Passage to read ->
+++

Zechariah 7:1-14 - New International Version (NIV)           

In the fourth year of King Darius, the word of the Lord came to Zechariah on the fourth day of the ninth month, the month of Kislev. The people of Bethel had sent Sharezer and Regem-Melek, together with their men, to entreat the Lord by asking the priests of the house of the Lord Almighty and the prophets, “Should I mourn and fast in the fifth month, as I have done for so many years?”

Then the word of the Lord Almighty came to me: “Ask all the people of the land and the priests, ‘When you fasted and mourned in the fifth and seventh months for the past seventy years, was it really for me that you fasted? And when you were eating and drinking, were you not just feasting for yourselves? Are these not the words the Lord proclaimed through the earlier prophets when Jerusalem and its surrounding towns were at rest and prosperous, and the Negev and the western foothills were settled?’”

And the word of the Lord came again to Zechariah: “This is what the Lord Almighty said: ‘Administer true justice; show mercy and compassion to one another. 10 Do not oppress the widow or the fatherless, the foreigner or the poor. Do not plot evil against each other.’

11 “But they refused to pay attention; stubbornly they turned their backs and covered their ears. 12 They made their hearts as hard as flint and would not listen to the law or to the words that the Lord Almighty had sent by his Spirit through the earlier prophets. So the Lord Almighty was very angry.

+++

Records shown ->
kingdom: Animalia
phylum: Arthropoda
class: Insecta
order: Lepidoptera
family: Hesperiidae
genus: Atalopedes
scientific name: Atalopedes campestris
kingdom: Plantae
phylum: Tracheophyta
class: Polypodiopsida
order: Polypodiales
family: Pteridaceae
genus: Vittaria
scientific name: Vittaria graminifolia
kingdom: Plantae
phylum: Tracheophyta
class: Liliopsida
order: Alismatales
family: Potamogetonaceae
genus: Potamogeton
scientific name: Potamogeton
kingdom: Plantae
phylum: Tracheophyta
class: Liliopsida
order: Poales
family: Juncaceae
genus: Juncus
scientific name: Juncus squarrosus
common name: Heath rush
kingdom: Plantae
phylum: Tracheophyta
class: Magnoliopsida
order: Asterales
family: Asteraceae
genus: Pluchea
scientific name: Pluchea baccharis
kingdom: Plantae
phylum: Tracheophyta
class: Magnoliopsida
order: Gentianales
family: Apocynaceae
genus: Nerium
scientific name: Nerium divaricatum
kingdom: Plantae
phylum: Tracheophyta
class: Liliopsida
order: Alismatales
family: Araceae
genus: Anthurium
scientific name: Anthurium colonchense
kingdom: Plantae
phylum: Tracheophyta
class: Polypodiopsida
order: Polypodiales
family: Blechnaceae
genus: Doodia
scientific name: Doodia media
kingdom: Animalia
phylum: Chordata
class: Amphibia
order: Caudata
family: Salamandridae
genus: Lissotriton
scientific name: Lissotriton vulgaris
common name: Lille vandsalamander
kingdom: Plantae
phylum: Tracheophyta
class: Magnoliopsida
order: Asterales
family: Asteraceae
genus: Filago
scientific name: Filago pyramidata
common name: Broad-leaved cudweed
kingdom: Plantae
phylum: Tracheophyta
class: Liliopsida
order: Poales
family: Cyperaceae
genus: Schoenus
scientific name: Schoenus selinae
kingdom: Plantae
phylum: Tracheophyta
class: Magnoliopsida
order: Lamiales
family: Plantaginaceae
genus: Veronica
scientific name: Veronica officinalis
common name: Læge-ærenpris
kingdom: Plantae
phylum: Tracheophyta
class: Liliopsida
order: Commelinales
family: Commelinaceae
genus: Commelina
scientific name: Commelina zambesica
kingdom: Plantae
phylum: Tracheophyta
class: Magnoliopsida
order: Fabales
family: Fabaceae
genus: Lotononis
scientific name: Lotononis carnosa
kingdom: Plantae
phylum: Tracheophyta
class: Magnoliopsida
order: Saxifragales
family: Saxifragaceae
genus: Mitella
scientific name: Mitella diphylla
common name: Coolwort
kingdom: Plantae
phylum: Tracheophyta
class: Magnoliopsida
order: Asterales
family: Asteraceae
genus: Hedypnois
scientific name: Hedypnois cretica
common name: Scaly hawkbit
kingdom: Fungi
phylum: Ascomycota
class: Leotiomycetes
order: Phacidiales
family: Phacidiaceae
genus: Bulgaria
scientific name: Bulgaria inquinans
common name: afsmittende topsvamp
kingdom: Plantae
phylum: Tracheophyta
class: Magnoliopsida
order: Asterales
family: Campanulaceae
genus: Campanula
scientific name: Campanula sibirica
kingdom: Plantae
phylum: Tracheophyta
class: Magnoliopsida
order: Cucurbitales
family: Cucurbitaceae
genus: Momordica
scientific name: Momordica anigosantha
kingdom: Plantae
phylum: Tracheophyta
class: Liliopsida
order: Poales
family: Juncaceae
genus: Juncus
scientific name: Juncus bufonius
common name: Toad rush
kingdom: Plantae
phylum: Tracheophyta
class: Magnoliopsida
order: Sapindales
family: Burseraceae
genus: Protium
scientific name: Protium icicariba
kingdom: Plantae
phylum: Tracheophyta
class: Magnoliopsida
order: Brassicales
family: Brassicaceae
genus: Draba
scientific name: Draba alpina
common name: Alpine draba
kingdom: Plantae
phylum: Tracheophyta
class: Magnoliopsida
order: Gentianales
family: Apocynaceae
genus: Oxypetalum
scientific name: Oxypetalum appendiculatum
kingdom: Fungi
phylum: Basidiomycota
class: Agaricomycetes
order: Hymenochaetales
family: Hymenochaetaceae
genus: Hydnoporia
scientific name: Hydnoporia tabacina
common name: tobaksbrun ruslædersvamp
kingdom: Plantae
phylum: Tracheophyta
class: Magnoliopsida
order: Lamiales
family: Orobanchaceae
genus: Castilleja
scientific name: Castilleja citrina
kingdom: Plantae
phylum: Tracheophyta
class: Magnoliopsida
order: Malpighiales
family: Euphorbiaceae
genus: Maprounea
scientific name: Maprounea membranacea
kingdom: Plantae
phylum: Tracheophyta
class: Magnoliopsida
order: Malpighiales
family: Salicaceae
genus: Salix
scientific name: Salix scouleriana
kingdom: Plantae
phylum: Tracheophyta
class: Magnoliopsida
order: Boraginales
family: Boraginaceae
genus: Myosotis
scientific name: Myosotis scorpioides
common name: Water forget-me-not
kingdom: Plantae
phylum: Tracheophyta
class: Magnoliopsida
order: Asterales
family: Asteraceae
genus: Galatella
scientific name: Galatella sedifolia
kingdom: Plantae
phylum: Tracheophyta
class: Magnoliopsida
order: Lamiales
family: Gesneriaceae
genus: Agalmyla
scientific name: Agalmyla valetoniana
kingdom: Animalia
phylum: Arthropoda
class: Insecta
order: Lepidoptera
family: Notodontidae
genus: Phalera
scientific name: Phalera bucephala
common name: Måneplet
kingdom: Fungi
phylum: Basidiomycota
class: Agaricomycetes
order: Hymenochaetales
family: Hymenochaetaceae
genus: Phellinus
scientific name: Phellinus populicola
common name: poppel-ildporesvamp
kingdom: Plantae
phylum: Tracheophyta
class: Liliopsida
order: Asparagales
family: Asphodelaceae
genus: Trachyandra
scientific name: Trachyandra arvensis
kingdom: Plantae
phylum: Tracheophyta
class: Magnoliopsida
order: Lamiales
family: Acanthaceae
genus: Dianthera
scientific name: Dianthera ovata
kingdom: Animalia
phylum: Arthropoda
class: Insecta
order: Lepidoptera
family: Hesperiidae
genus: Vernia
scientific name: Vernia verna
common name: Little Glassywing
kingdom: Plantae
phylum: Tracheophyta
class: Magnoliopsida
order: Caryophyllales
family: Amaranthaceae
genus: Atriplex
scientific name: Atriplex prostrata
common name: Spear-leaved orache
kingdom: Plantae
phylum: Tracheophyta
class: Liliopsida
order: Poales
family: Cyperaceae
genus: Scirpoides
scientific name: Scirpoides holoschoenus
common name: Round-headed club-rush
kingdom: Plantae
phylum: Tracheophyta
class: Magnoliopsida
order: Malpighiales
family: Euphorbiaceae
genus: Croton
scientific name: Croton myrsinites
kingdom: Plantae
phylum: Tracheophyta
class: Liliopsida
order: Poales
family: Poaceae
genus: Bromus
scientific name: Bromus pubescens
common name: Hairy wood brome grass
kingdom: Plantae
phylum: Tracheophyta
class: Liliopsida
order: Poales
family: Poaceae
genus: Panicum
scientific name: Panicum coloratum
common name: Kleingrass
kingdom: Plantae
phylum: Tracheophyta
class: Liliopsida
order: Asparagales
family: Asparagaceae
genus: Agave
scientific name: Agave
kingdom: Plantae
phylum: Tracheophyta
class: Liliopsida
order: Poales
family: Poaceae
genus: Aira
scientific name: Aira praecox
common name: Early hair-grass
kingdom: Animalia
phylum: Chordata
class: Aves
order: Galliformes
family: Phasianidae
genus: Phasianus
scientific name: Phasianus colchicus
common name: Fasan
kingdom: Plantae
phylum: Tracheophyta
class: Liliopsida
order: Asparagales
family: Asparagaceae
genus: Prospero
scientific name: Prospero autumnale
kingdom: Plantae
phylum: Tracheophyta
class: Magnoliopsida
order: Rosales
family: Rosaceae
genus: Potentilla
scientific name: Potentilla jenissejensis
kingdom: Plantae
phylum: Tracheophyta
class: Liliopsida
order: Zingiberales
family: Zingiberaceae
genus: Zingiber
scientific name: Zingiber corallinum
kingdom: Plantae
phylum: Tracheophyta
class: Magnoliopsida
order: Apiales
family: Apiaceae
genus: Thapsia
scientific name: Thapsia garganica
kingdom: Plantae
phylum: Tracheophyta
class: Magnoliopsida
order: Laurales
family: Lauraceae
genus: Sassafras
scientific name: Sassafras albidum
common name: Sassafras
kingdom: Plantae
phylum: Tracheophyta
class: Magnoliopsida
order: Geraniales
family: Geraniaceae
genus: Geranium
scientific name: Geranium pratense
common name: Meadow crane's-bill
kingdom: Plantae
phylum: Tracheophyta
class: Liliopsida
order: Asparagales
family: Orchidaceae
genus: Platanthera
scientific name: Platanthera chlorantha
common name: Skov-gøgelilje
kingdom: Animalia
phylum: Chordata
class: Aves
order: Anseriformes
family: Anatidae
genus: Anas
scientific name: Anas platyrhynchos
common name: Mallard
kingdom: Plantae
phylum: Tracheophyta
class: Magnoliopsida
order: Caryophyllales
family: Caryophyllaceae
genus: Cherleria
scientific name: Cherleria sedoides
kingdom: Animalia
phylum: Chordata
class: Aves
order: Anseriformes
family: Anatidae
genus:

+++

Set task ->
In the Zechariah passage, whom did the people of Bethel send to entreat the Lord?

Answer to this task ->
Sharezer and Regem-Melek, together with their men.